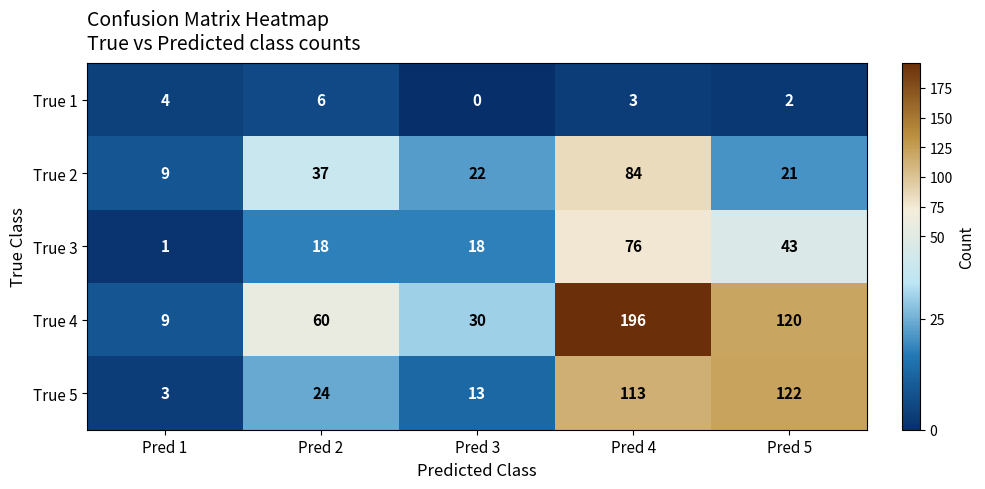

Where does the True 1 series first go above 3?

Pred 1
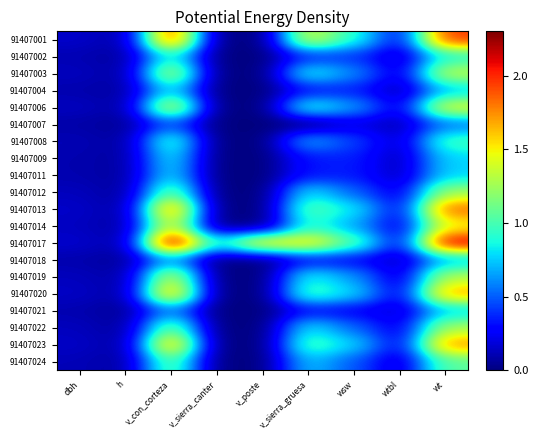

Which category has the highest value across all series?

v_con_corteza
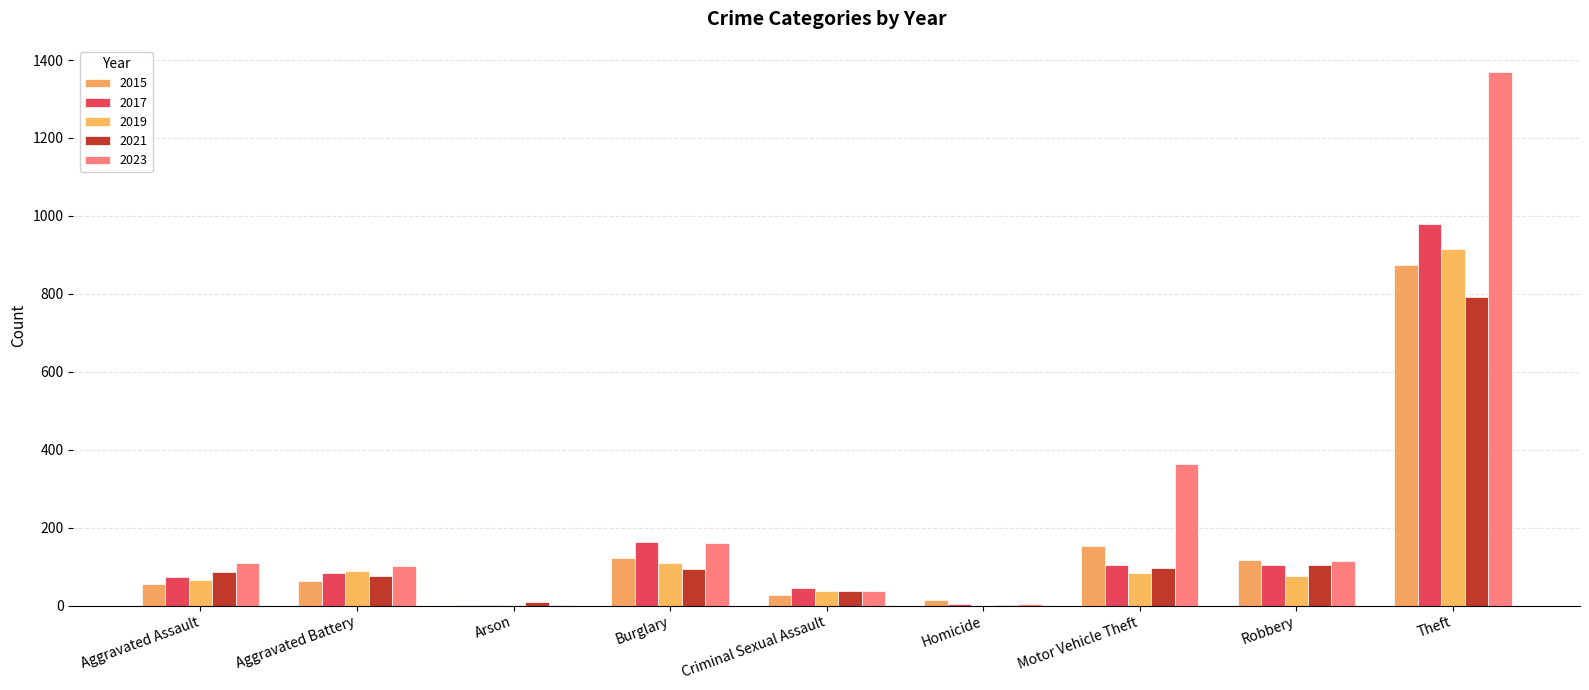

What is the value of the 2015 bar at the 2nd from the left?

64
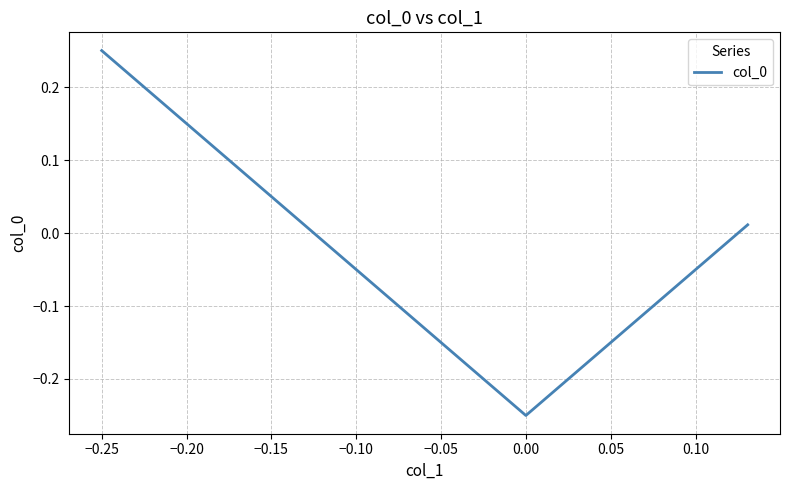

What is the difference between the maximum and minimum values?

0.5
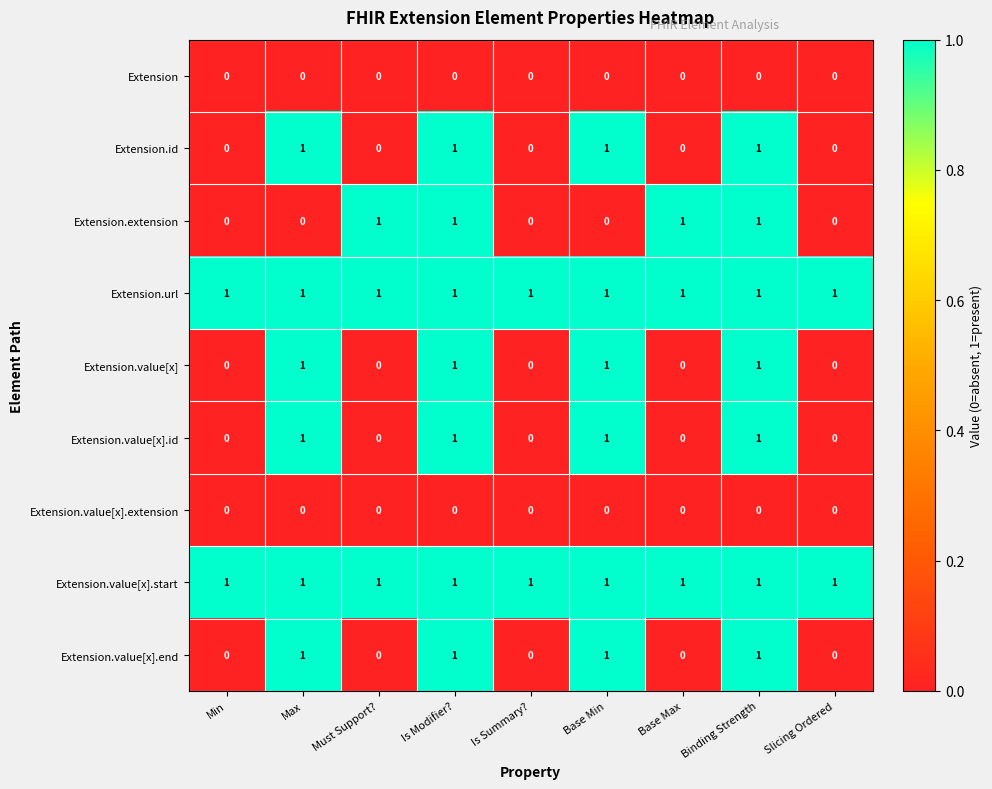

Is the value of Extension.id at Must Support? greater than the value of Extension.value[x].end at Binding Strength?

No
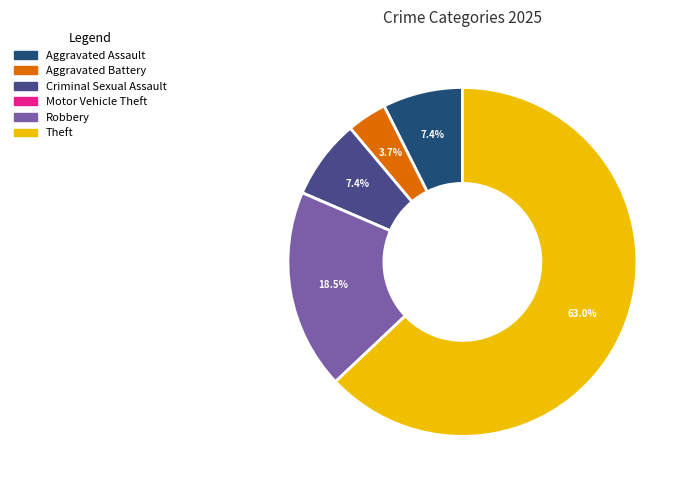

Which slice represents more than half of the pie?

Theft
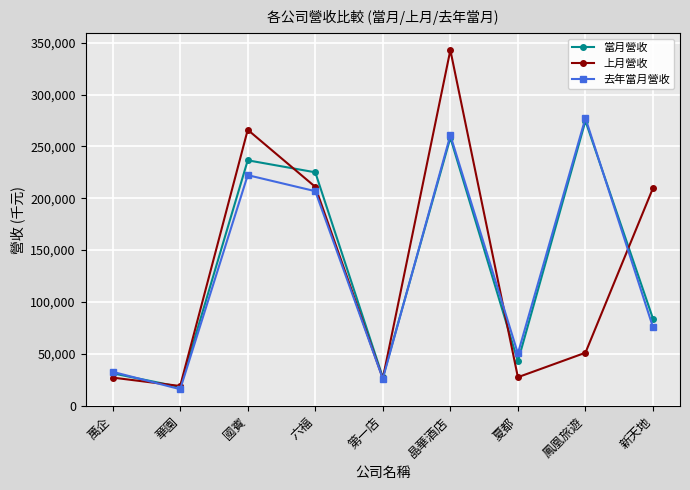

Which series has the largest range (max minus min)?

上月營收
------------------------------------------------
* [연습 목표]
위 자료의 모든 줄을 한 글자도 바꾸지 말고 그대로 출력해 줄 수 있나요? 그림은 답에서 빼 주세요.

* [작성한 답]
Where does the True 1 series first go above 3?

Pred 1

Which category has the highest value across all series?

v_con_corteza

What is the value of the 2015 bar at the 2nd from the left?

64

What is the difference between the maximum and minimum values?

0.5

Is the value of Extension.id at Must Support? greater than the value of Extension.value[x].end at Binding Strength?

No

Which slice represents more than half of the pie?

Theft

Which series has the largest range (max minus min)?

上月營收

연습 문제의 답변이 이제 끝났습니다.